Step 4: the network sanity check
If playback stutters, the cause is almost always the network. The order to check:
Wi-Fi to Apple TV
Wired Ethernet on Apple TV solves 80% of streaming complaints. If you have not run a cable, that is the first try. A long-run flat Ethernet cable can be tucked under a rug for not much money. Wi-Fi 6 works for most files, but a 4K HEVC HDR file at 80 Mbps stresses any indoor wireless link.
Wi-Fi to NAS
If your NAS is on Wi-Fi (unusual, but happens), move it to wired. Streaming 4K from a Wi-Fi NAS over Wi-Fi to an Apple TV is two compressed pipes in series; one of them will hiccup.
Network congestion
Heavy background sync (Time Machine, Backblaze, photo upload) competes for the same link. If a particular file always stutters at 9 PM and never at 10 AM, that is your cue.
The NAS itself
Some NAS models, especially older ARM-based ones, struggle to serve 4K HEVC over SMB. CPU on the NAS hits 100% just delivering the file. Modern (post-2020) units handle it fine; pre-2018 budget units sometimes do not.
Codec compatibility
Apple TV plays back whatever tvOS supports natively, which means SMB clients do not transcode. The good news: this covers almost every modern file format.
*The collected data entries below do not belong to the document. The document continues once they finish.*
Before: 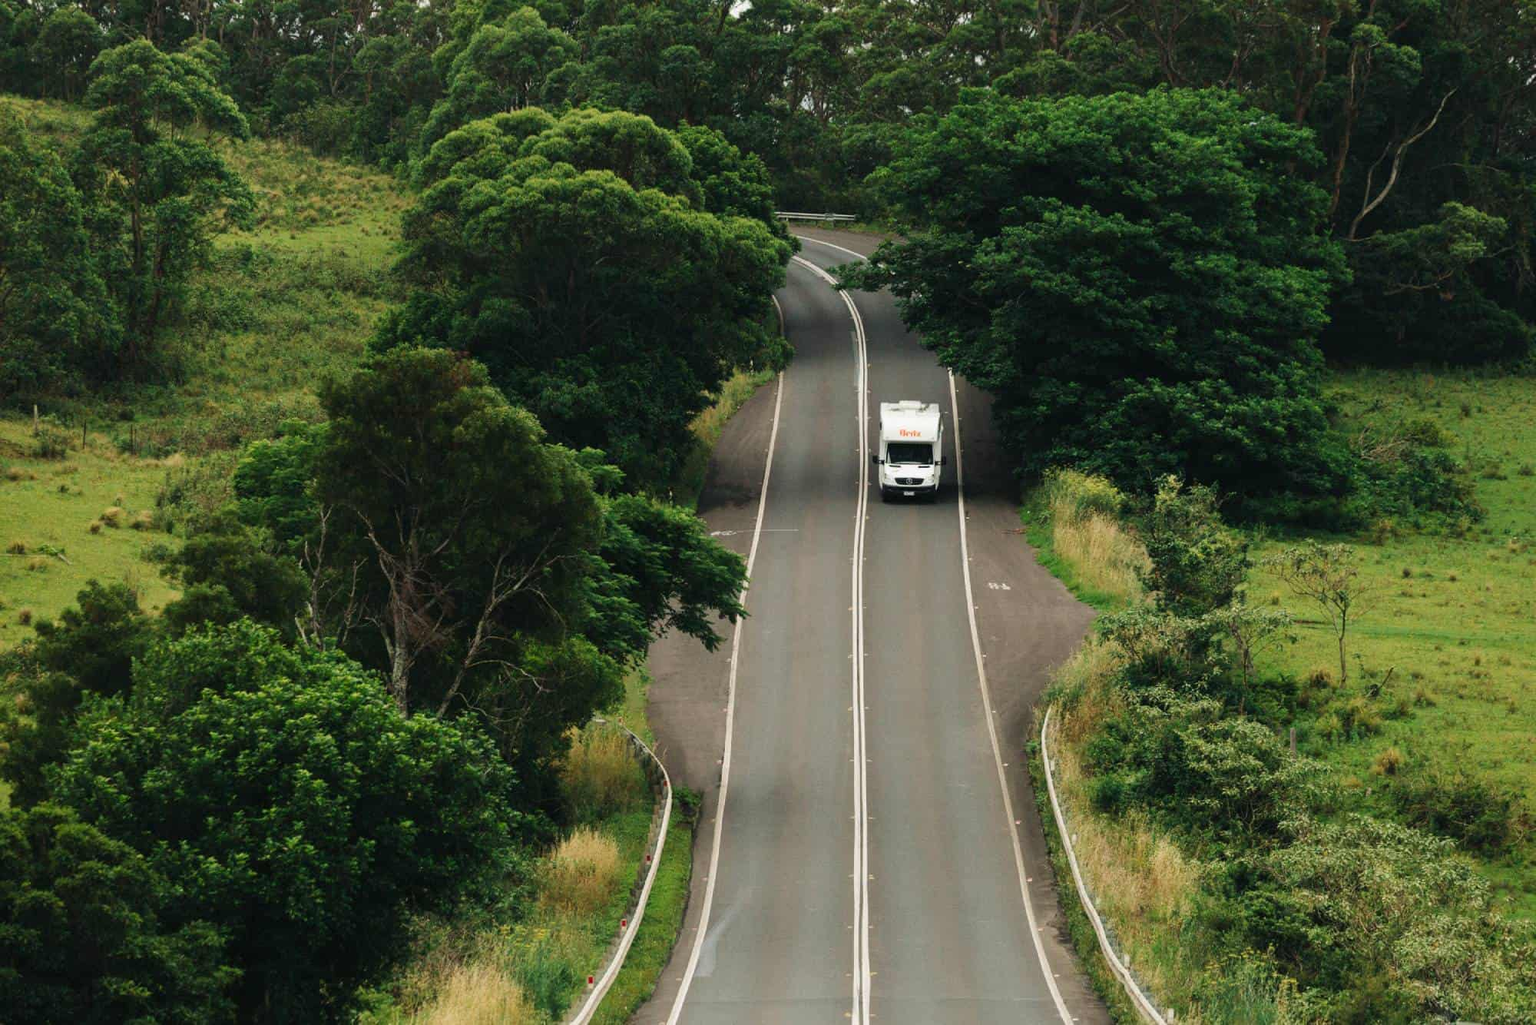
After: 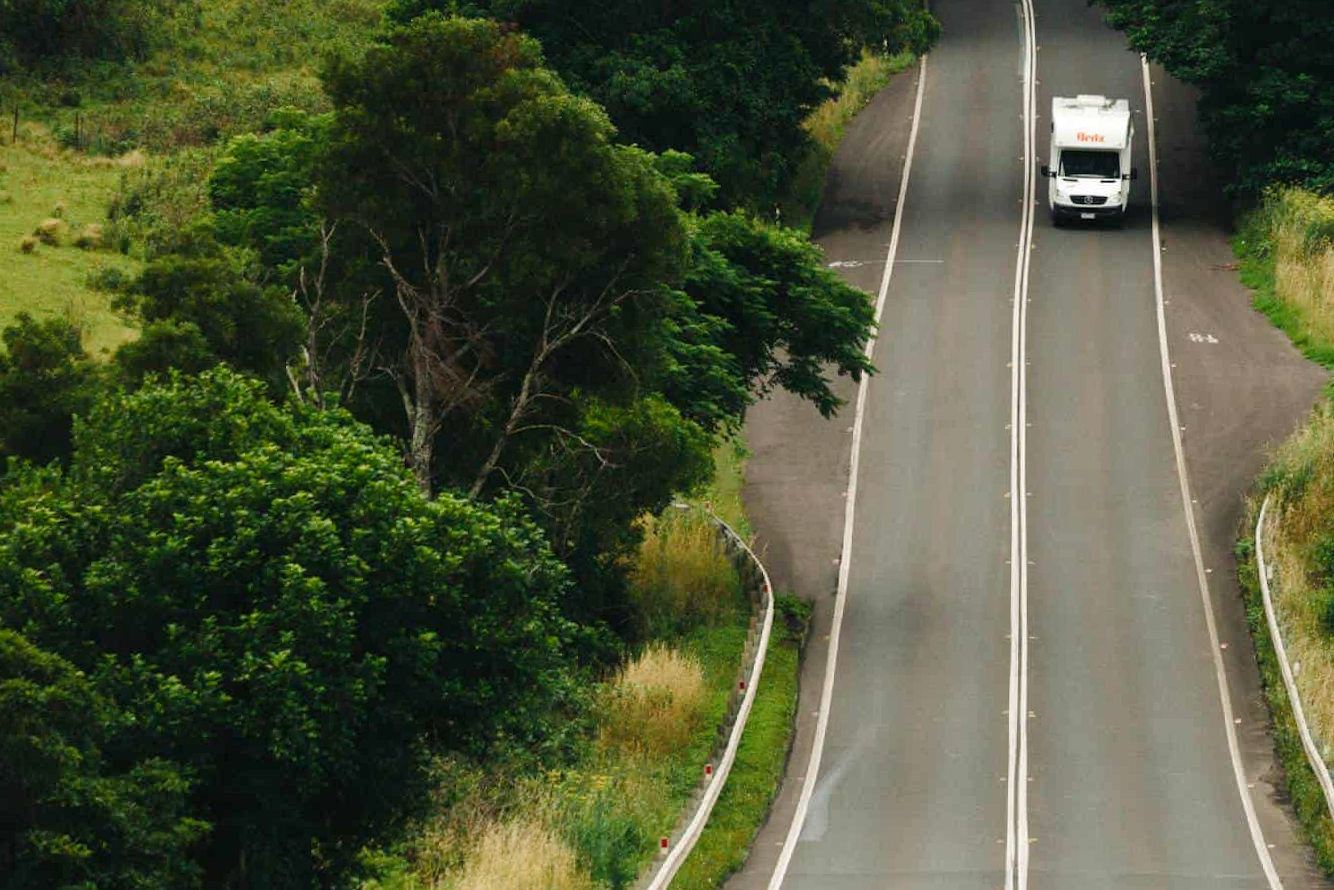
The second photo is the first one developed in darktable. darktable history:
crop and rotate: angle -0.82°, left 3.85%, top 31.828%, right 27.992%
color correction: saturation 0.8
color balance rgb: linear chroma grading › global chroma 8.12%, perceptual saturation grading › global saturation 9.07%, perceptual saturation grading › highlights -13.84%, perceptual saturation grading › mid-tones 14.88%, perceptual saturation grading › shadows 22.8%, perceptual brilliance grading › highlights 2.61%, global vibrance 12.07%
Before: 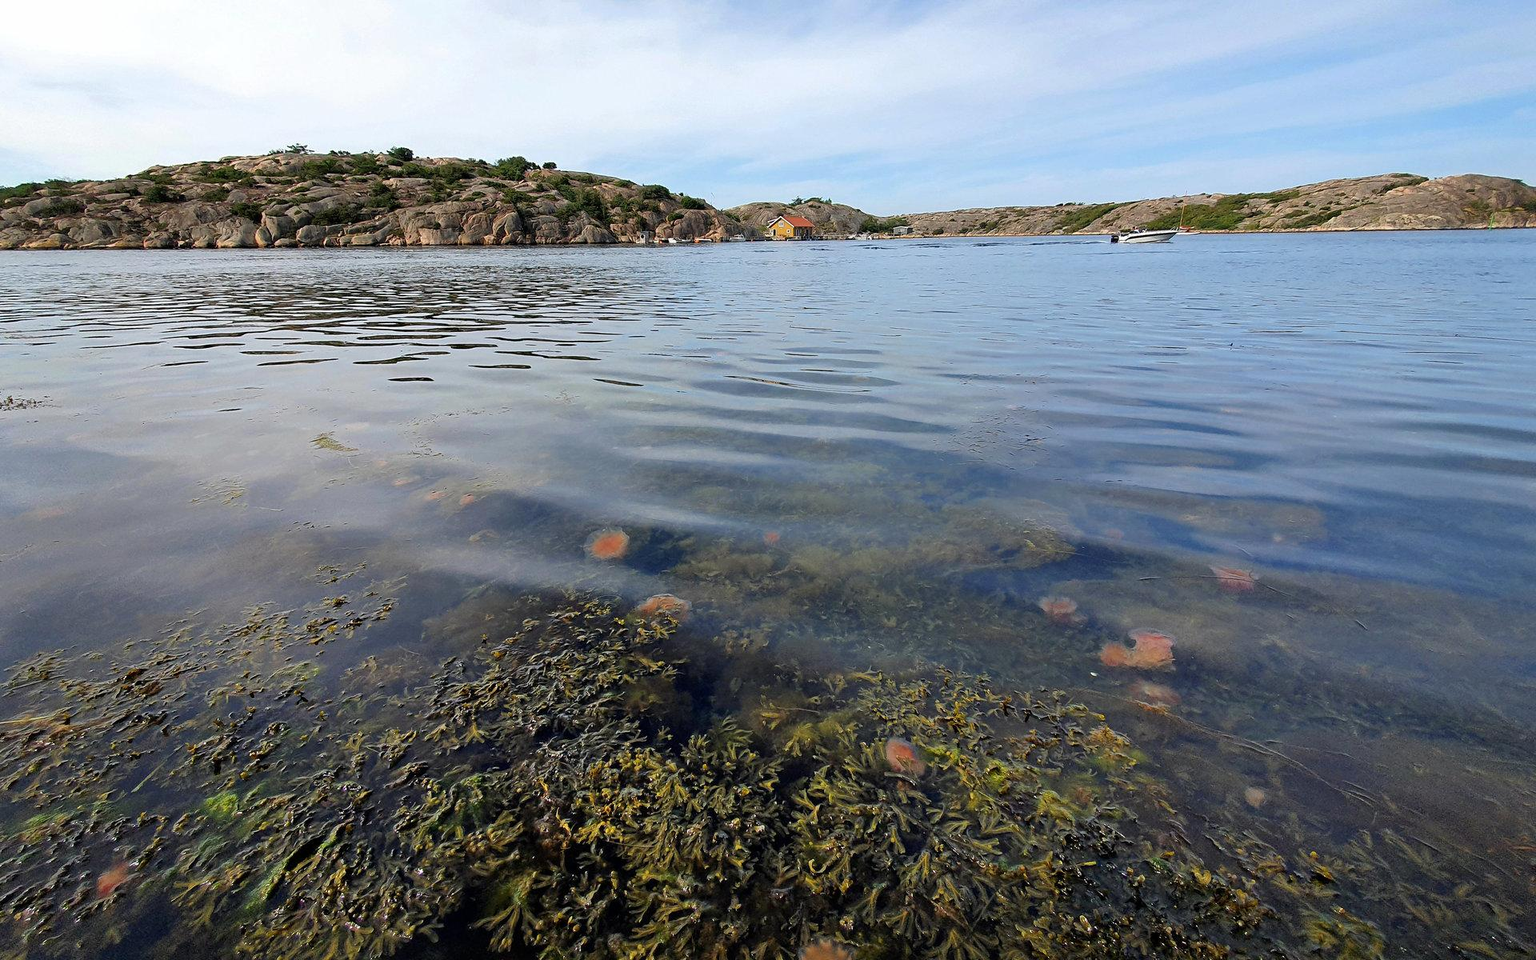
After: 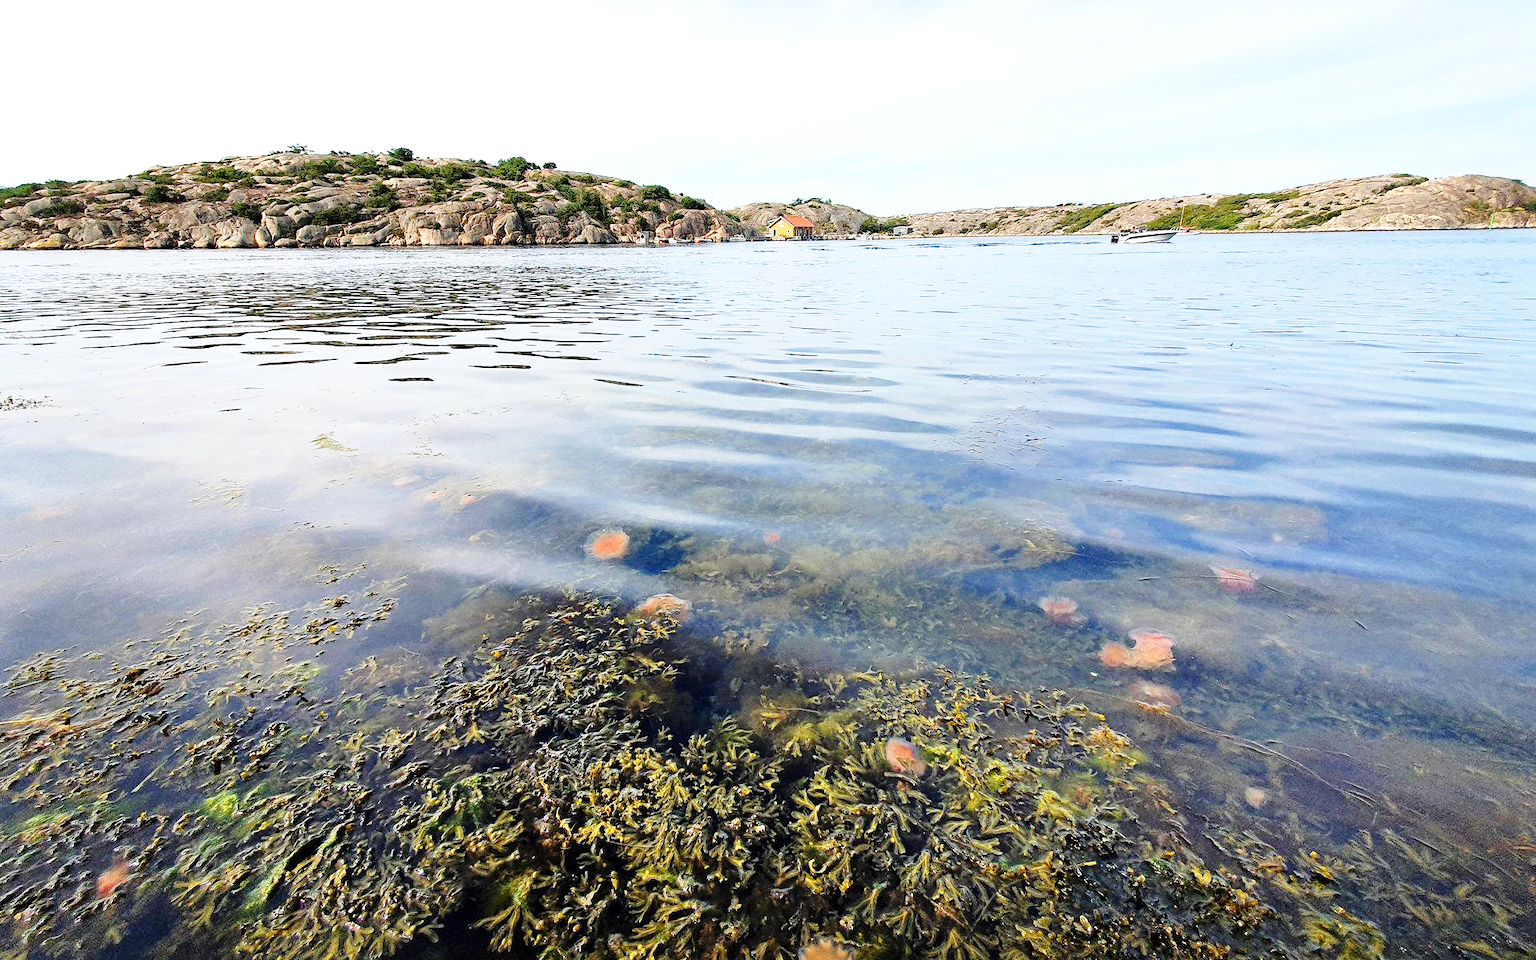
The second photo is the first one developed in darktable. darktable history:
base curve: curves: ch0 [(0, 0) (0.028, 0.03) (0.121, 0.232) (0.46, 0.748) (0.859, 0.968) (1, 1)], preserve colors none
exposure: exposure 0.6 EV, compensate highlight preservation false
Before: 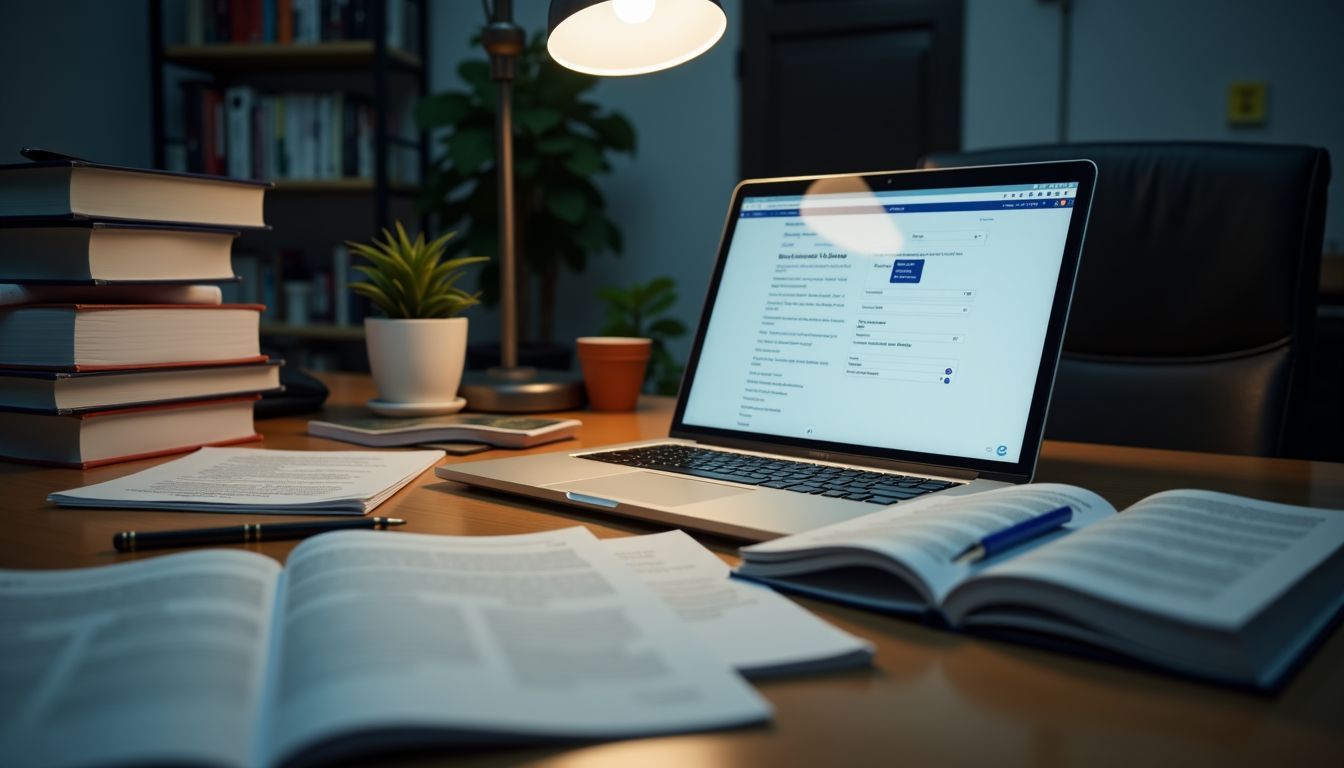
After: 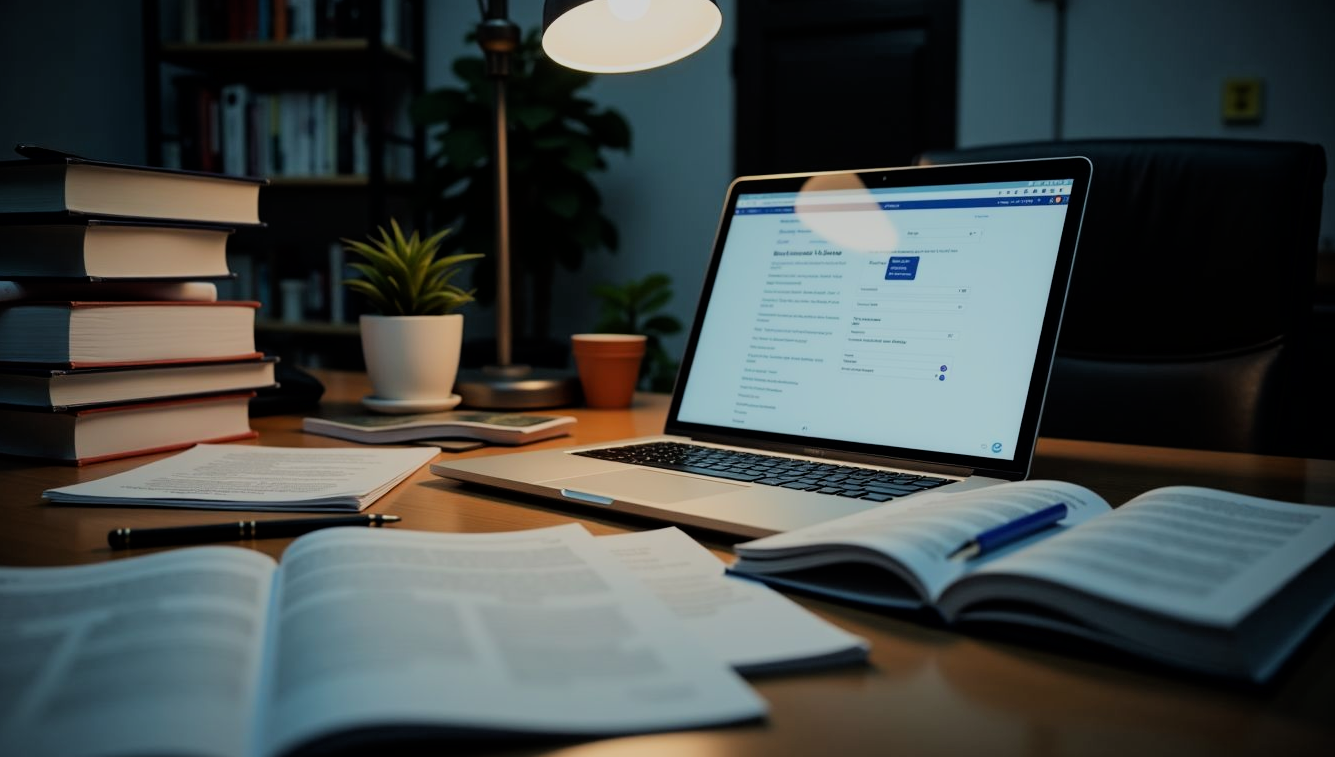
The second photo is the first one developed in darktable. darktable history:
filmic rgb: black relative exposure -7.49 EV, white relative exposure 4.83 EV, threshold 5.98 EV, hardness 3.4, color science v6 (2022), iterations of high-quality reconstruction 10, enable highlight reconstruction true
vignetting: fall-off start 97.65%, fall-off radius 99.65%, width/height ratio 1.369
crop: left 0.446%, top 0.473%, right 0.177%, bottom 0.95%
| Codec | Supported on Apple TV 4K |
|---|---|
| H.264 / AVC | Yes, up to 4K 30 fps. |
| H.265 / HEVC | Yes, up to 4K 60 fps, including 10-bit and Dolby Vision. |
| AV1 | Limited. The 2022 Apple TV 4K supports AV1 software-decode at low resolutions only. 4K AV1 generally does not play smoothly. |
| VP9 | Limited. Same situation as AV1. |
| MPEG-2 | Not supported in modern tvOS. Old DVD rips need re-encoding. |
If you have a file that does not play, run it through HandBrake to H.264 or HEVC and the problem goes away. The conversion is a one-time job.
Subtitles, audio tracks, chapters
All work, with caveats:
- Embedded subtitles: SRT, ASS, and VTT subtitle tracks inside MKV files are picked up. PGS image-based subtitles work in many SMB clients but render quality varies.
- External SRT: drop a
moviename.srtfile next tomoviename.mkvand the player picks it up. - Audio tracks: multiple audio tracks in MKV (e.g. English, Spanish, commentary) appear in the on-screen menu.
- Dolby Atmos / DTS: passthrough works if your TV or receiver supports it.
A note on Plex / Infuse / Jellyfin
If you already use Plex or Infuse and they work for you, keep using them. They do more - poster art, "watched" tracking, recommendations. The argument for SMB is simplicity: no library scan, no metadata, no server process to maintain. If your media is well-organised in folders, this is enough.
I run both. Plex for shows I watch with the family, where "next episode" tracking matters. SMB for everything else - the movie nobody else in the house is going to want, the documentary I have downloaded but not added to the library yet, the home videos.